◆ **EXERCISE**
Where the records below reach the line containing "Presentation of Financials—Ben Villalobos", start transcribing, and end with the line containing "Mission: To attract", exactly and with nothing else added.

◆ **DATA SUPPLIED**
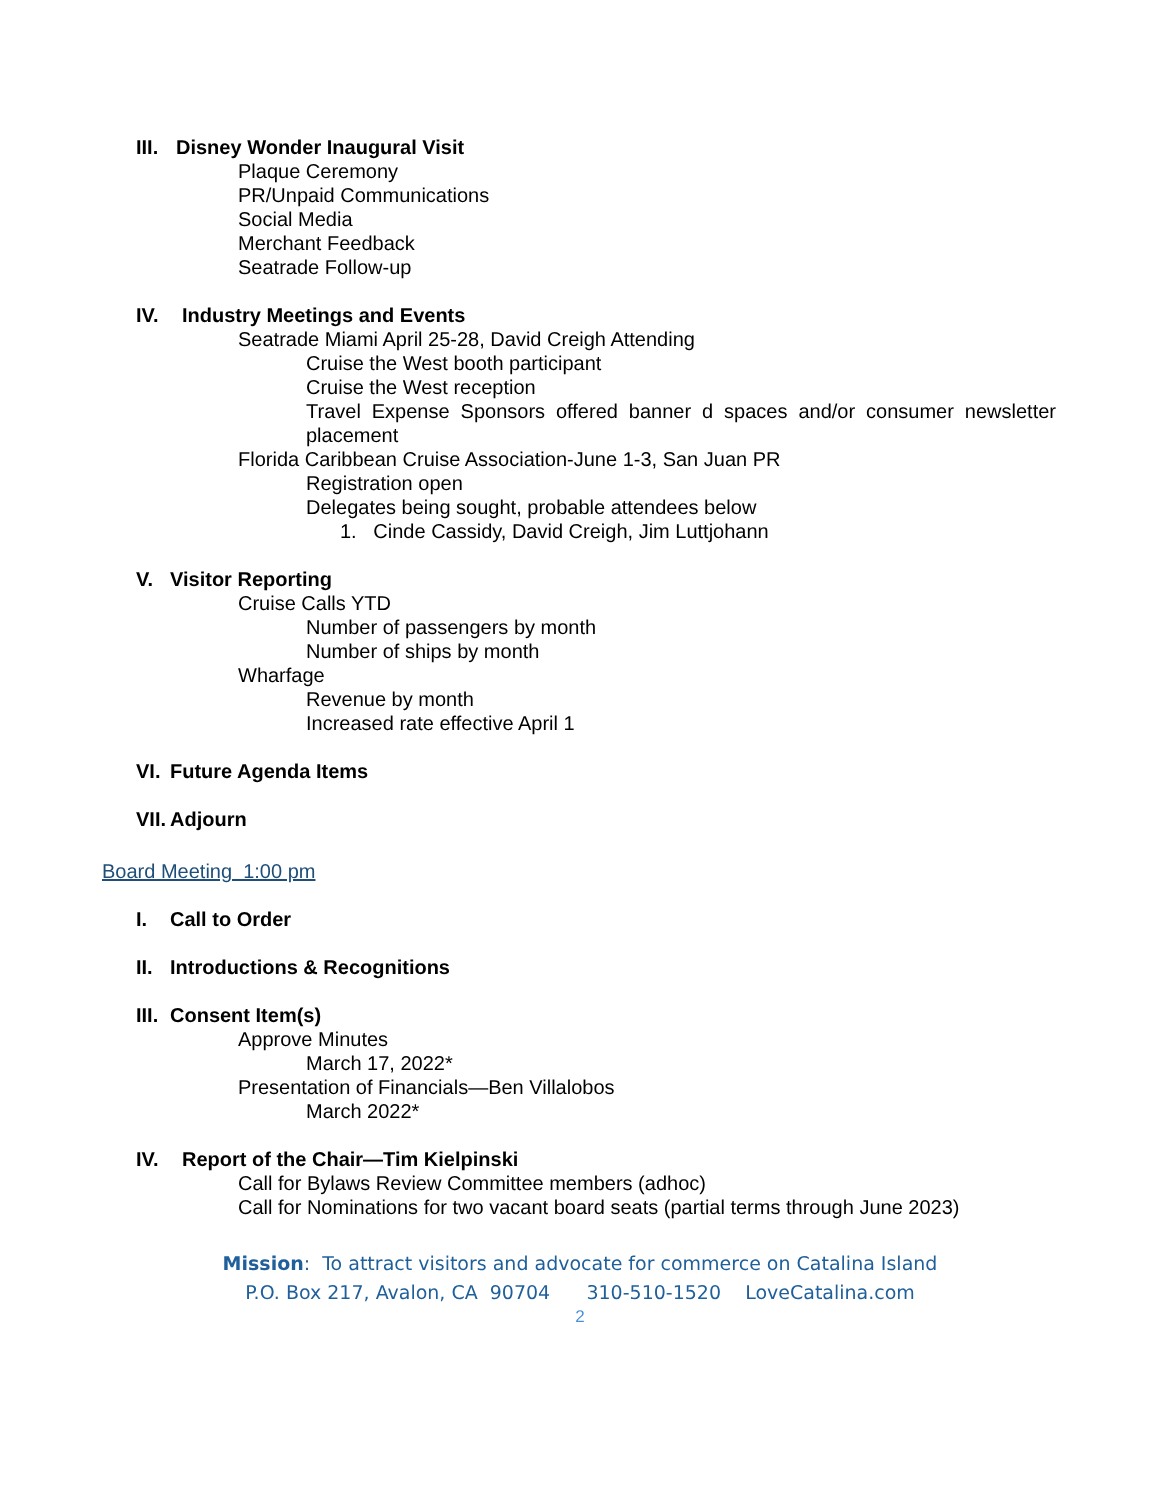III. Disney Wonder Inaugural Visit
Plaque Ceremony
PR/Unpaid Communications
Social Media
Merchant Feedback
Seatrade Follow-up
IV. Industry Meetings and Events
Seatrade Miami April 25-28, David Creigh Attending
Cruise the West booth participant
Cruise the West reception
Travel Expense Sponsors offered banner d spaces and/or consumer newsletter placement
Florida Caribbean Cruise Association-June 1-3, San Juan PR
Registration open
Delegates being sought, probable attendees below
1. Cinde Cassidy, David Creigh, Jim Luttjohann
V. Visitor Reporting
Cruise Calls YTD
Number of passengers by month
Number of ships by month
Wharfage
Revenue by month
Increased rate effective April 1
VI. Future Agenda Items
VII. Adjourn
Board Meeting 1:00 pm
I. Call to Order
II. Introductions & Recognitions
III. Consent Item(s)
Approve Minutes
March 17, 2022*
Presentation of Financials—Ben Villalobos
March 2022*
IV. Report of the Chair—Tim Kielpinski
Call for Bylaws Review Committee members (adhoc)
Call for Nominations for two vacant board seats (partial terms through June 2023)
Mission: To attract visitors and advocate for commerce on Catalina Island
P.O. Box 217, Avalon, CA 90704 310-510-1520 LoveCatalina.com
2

==

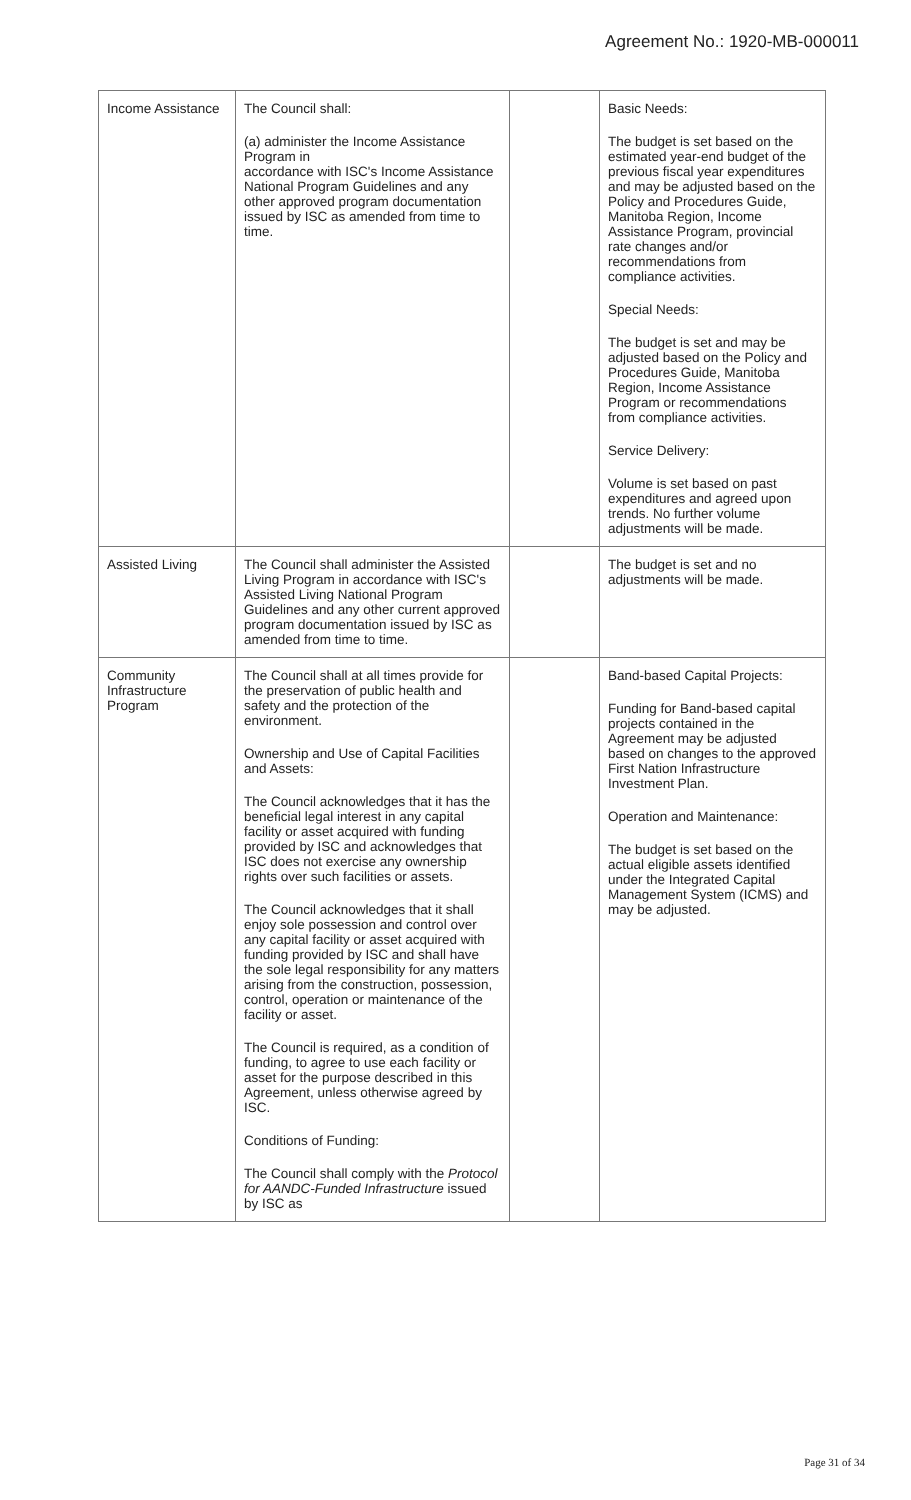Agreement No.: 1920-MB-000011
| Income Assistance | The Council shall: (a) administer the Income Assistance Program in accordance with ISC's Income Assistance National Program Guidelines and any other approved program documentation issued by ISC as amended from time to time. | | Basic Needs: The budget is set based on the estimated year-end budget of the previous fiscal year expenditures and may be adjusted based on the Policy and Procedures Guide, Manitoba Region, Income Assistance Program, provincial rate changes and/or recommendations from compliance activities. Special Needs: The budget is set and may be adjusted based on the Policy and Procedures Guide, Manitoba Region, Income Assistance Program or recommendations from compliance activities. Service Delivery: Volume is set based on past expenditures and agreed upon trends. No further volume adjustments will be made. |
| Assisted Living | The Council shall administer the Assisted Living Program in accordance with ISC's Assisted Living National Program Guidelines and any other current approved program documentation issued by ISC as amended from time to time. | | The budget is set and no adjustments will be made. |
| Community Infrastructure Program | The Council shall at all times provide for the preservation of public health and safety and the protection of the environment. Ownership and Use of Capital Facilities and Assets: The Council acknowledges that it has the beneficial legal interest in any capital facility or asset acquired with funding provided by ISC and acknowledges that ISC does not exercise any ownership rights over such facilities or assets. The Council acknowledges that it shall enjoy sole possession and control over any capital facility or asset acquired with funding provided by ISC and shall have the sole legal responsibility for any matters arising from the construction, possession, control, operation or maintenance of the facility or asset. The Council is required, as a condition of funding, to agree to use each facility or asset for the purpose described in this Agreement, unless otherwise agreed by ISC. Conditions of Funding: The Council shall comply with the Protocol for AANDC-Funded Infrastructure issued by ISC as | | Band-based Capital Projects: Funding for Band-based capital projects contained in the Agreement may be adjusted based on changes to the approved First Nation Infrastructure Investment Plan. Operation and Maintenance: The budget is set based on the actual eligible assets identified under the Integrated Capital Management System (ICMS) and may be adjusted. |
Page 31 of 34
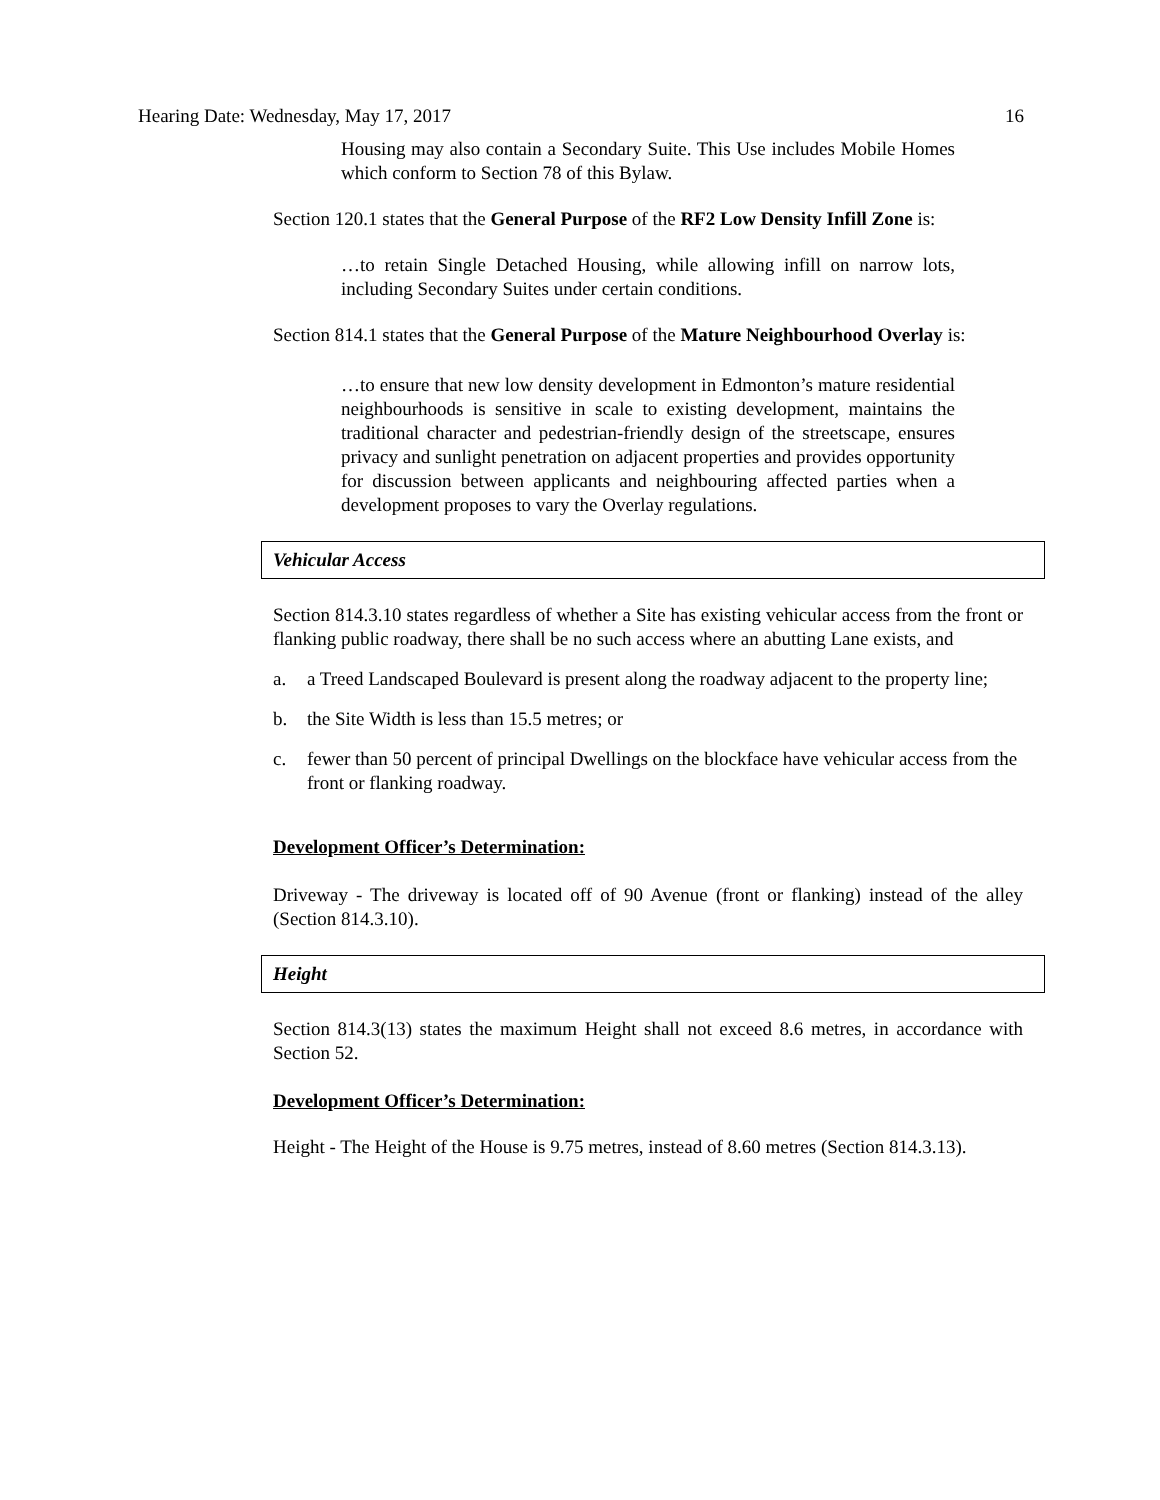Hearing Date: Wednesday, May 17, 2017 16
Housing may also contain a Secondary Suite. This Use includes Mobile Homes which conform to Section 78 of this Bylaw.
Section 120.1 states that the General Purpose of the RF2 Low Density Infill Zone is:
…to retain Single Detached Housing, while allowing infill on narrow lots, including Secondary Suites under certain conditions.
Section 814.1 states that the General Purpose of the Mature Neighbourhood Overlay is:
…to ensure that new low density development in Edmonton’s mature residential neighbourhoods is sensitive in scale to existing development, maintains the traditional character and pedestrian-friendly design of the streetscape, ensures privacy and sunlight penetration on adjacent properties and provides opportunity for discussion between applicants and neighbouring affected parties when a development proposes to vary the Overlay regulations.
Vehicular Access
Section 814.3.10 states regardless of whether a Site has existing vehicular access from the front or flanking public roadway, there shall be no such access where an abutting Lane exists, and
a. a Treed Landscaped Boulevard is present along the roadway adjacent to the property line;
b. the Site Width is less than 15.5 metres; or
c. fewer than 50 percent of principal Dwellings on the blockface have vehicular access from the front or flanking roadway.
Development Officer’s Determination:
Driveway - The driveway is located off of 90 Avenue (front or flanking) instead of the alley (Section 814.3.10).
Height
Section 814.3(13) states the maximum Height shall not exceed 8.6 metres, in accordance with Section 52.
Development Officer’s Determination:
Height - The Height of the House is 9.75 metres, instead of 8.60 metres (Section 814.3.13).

◆ **ANSWER SECTION**
Presentation of Financials—Ben Villalobos
March 2022*
IV. Report of the Chair—Tim Kielpinski
Call for Bylaws Review Committee members (adhoc)
Call for Nominations for two vacant board seats (partial terms through June 2023)
Mission: To attract visitors and advocate for commerce on Catalina Island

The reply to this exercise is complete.